EXERCICE COURT A:
Résumez en deux phrases le texte consacré au nouvel album de Zep.
EXERCICE COURT B:
Prolongez le texte consacré au nouvel album de Zep en reprenant après sa dernière phrase.

EXTRAIT DU DOCUMENT:
Zep, ce n'est pas que Titeuf. Son nouvel album, Ce que nous sommes, est une fable écologico-politique sur l’humain augmenté et assisté. (Photo : tereze wysocki)

Créateur de Titeuf, le gamin à la mèche blonde et aux 25 millions d’albums vendus dans le monde, le Suisse Zep écrit et dessine aussi pour les adultes. À preuve, son nouvel et très réussi album Ce que nous sommes. Une fable écologico-politique sur l’humain augmenté et assisté. Rencontre.

En ouverture, dans les deux premières cases, le visage d’un jeune homme. Puis une baleine bleue. On lit : «Balaenoptera musculus. Le plus grand animal ayant vécu sur notre planète.» Le jeune homme la touche, il dit : «Il doit en rester une centaine… Celle-ci est magnifique.» Bienvenue dans le monde fantastique de Zep, 54 ans, né et résidant à Genève. C’est Ce que nous sommes, son quatrième et nouvel album dit «adulte», parce qu’on ne le dira jamais assez, le dessinateur et auteur n’est pas seulement le «père» de Titeuf, le gamin à la mèche blonde et aux 25 millions d’albums vendus dans le monde.

DONNÉES RECUEILLIES:
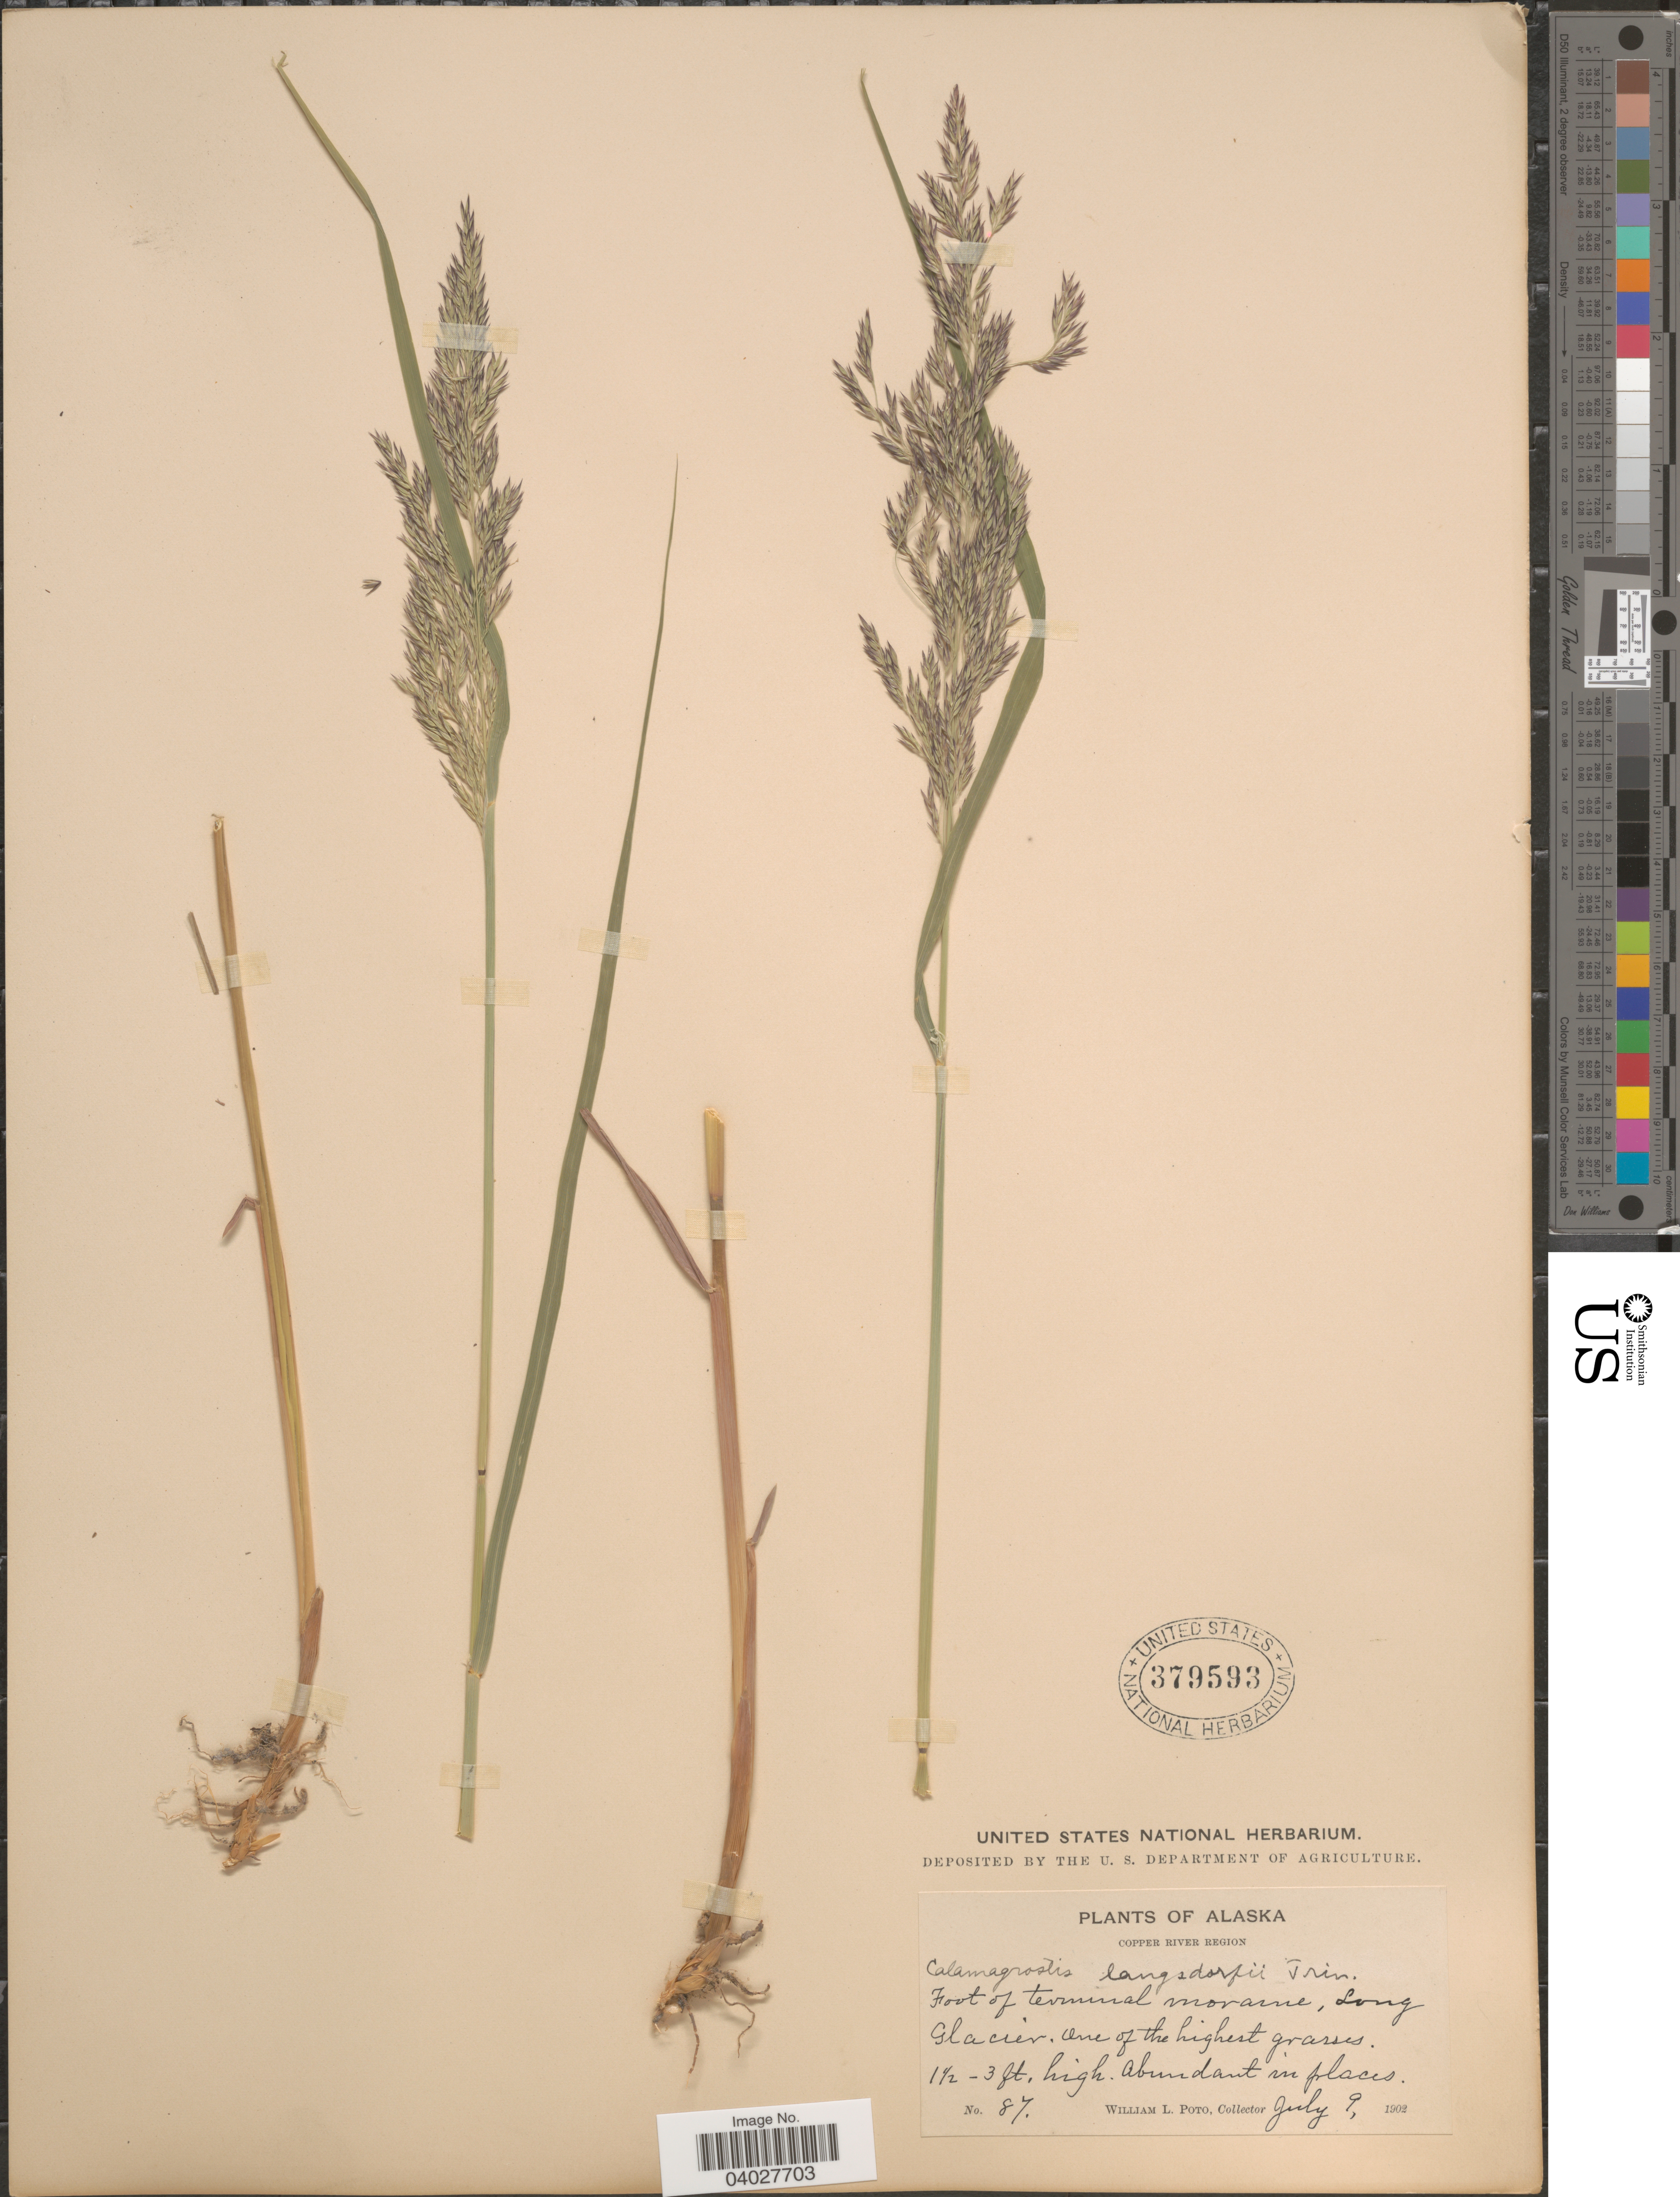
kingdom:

RÉSULTAT A:
Le Suisse Zep, créateur de Titeuf, écrit et dessine aussi pour les adultes, comme le montre son nouvel album Ce que nous sommes, une fable écologico-politique sur l'humain augmenté et assisté. L'album s'ouvre sur le visage d'un jeune homme puis sur une baleine bleue, dont il estime qu'il doit en rester une centaine.

RÉSULTAT B:
Zep (un pseudo en hommage à son groupe de rock référence, Led Zeppelin) est aussi l’auteur et le dessinateur de romans graphiques du meilleur niveau. Ainsi, avec Ce que nous sommes, album diablement maîtrisé tant pour le dessin que le scénario ou la colorisation, il offre une fable écologico-politique – et prévient lectrices et lecteurs : «Nous vivons dans une hypertechnologie que presque aucun individu n’est capable de comprendre ou maîtriser. On voulait faire un humain augmenté, on a créé l’humain assisté.» Et de pointer une société qui veut toujours plus, qui est prête à toutes les folies au nom du progrès jusqu’à envisager l’être humain avec deux cerveaux (le naturel dans la boîte crânienne, peu performant, et un externe, omnisavant mais dénué de toute sensation, de toute réflexion, de tout sentiment).

Et la catastrophe n’est pas loin quand Constant, le héros de Ce que nous sommes, se retrouve avec son cerveau numérique «hacké», déconnecté. Un mal pour un bien, puisqu’il devra, au prix d’aventures plus ou moins heureuses, retrouver ses propres capacités et revivre «à l’ancienne». Une rencontre exclusive avec un auteur qui ne prétend rien d’autre qu’être un observateur.

Ainsi, avec Ce que nous sommes, vous voilà auteur de science-fiction!

Zep : Je parlerai plutôt d’anticipation. C’est un genre que j’aime beaucoup en tant que lecteur. C’est une manière intéressante d’aborder des sujets actuels. On est là dans une quête identitaire alors qu’on arrive dans une époque de fin de civilisation. Dans ce genre de livre ou d’album, il y a la place pour une grande part d’imaginaire… Surtout que moi, je ne suis pas un scientifique.

Quelles sont vos influences dans ce domaine de l’anticipation, de la SF?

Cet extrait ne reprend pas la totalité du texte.